JOB: Would you please set down the lines of the data from the one containing "celebration of a" to the final line, exactly and only those?

ENTRIES PROVIDED:
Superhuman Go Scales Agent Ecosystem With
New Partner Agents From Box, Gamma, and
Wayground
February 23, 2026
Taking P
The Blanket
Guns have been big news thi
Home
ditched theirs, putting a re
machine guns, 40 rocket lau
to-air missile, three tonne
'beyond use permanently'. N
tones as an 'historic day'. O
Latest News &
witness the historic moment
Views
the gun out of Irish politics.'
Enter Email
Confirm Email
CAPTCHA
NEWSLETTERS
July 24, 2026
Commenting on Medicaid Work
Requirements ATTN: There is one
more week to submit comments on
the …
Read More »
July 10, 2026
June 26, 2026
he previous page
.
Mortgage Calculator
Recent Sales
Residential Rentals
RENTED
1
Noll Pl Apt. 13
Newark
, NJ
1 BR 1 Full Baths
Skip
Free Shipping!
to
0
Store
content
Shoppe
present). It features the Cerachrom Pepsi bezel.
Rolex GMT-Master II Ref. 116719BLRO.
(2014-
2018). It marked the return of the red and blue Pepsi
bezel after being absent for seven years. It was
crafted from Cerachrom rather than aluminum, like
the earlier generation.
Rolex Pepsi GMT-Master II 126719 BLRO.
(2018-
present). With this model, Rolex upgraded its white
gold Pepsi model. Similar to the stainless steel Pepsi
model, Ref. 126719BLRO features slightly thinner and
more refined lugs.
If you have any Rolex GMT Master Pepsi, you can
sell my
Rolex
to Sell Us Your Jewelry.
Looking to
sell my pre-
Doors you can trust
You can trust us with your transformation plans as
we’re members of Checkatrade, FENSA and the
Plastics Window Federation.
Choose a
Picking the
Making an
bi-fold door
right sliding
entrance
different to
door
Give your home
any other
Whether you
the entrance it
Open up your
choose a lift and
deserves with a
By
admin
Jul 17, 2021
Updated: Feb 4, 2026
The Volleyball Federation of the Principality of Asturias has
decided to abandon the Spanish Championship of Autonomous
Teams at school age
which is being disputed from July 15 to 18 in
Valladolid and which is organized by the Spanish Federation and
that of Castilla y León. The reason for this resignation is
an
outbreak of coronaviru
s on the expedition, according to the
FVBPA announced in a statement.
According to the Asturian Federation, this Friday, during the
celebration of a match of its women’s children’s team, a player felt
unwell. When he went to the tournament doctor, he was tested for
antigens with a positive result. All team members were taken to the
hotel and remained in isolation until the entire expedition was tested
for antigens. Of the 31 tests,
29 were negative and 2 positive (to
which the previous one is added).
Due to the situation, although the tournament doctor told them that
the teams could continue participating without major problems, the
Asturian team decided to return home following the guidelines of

RESPONSE TO THIS TASK:
celebration of a match of its women’s children’s team, a player felt
unwell. When he went to the tournament doctor, he was tested for
antigens with a positive result. All team members were taken to the
hotel and remained in isolation until the entire expedition was tested
for antigens. Of the 31 tests,
29 were negative and 2 positive (to
which the previous one is added).
Due to the situation, although the tournament doctor told them that
the teams could continue participating without major problems, the
Asturian team decided to return home following the guidelines of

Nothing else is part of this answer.